Segment Start: RECORD SET
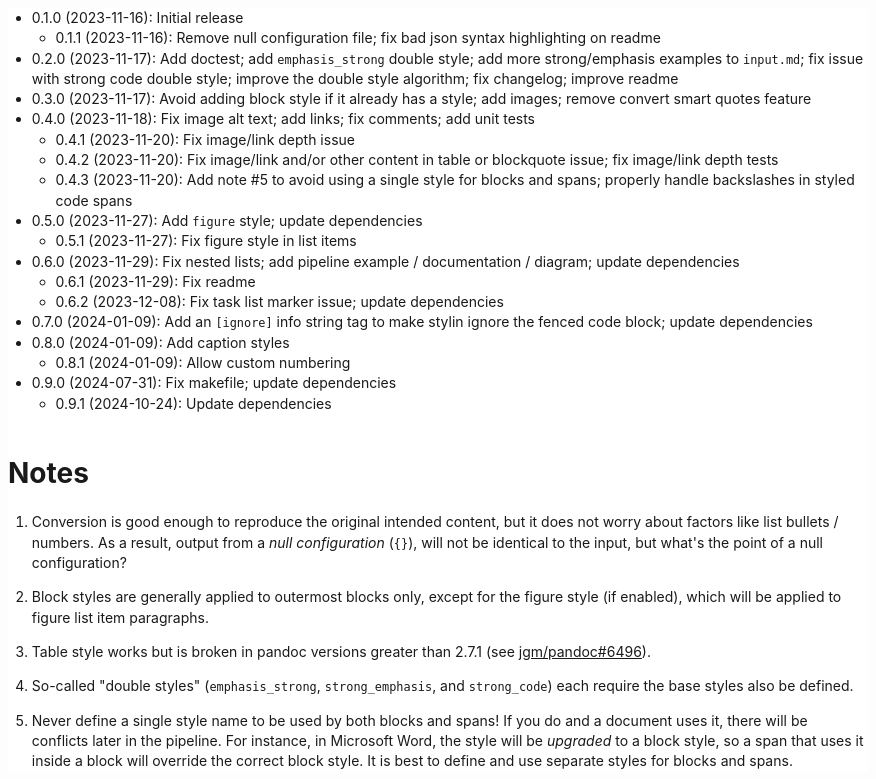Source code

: * 0.1.0 (2023-11-16): Initial release
    * 0.1.1 (2023-11-16): Remove null configuration file; fix bad json syntax
      highlighting on readme
* 0.2.0 (2023-11-17): Add doctest; add `emphasis_strong` double style; add
  more strong/emphasis examples to `input.md`; fix issue with strong code double
  style; improve the double style algorithm; fix changelog; improve readme
* 0.3.0 (2023-11-17): Avoid adding block style if it already has a style; add
  images; remove convert smart quotes feature
* 0.4.0 (2023-11-18): Fix image alt text; add links; fix comments; add unit
  tests
    * 0.4.1 (2023-11-20): Fix image/link depth issue
    * 0.4.2 (2023-11-20): Fix image/link and/or other content in table or blockquote
      issue; fix image/link depth tests
    * 0.4.3 (2023-11-20): Add note #5 to avoid using a single style for blocks and
      spans; properly handle backslashes in styled code spans
* 0.5.0 (2023-11-27): Add `figure` style; update dependencies
    * 0.5.1 (2023-11-27): Fix figure style in list items
* 0.6.0 (2023-11-29): Fix nested lists; add pipeline example / documentation /
  diagram; update dependencies
    * 0.6.1 (2023-11-29): Fix readme
    * 0.6.2 (2023-12-08): Fix task list marker issue; update dependencies
* 0.7.0 (2024-01-09): Add an `[ignore]` info string tag to make stylin ignore
  the fenced code block; update dependencies
* 0.8.0 (2024-01-09): Add caption styles
    * 0.8.1 (2024-01-09): Allow custom numbering
* 0.9.0 (2024-07-31): Fix makefile; update dependencies
    * 0.9.1 (2024-10-24): Update dependencies

# Notes

1. Conversion is good enough to reproduce the original intended content, but it
   does not worry about factors like list bullets / numbers.
   As a result, output from a *null configuration* (`{}`), will not be identical
   to the input, but what's the point of a null configuration? 

2. Block styles are generally applied to outermost blocks only, except for the
   figure style (if enabled), which will be applied to figure list item
   paragraphs.

3. Table style works but is broken in pandoc versions greater than 2.7.1 (see
   [jgm/pandoc#6496](https://github.com/jgm/pandoc/issues/6496)).

4. So-called "double styles" (`emphasis_strong`, `strong_emphasis`, and
   `strong_code`) each require the base styles also be defined.

5. Never define a single style name to be used by both blocks and spans!
   If you do and a document uses it, there will be conflicts later in the
   pipeline.
   For instance, in Microsoft Word, the style will be *upgraded* to a block
   style, so a span that uses it inside a block will override the correct block
   style.
   It is best to define and use separate styles for blocks and spans.



[mkrs]: https://crates.io/crates/mkrs
[kapow]: https://crates.io/crates/kapow
[pandoc]: https://pandoc.org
Segment End: RECORD SET
[WORK ORDER]: Count every line of the records above in which the string "double" appears. The number alone is to be given.

[FINISHED TASK]: 4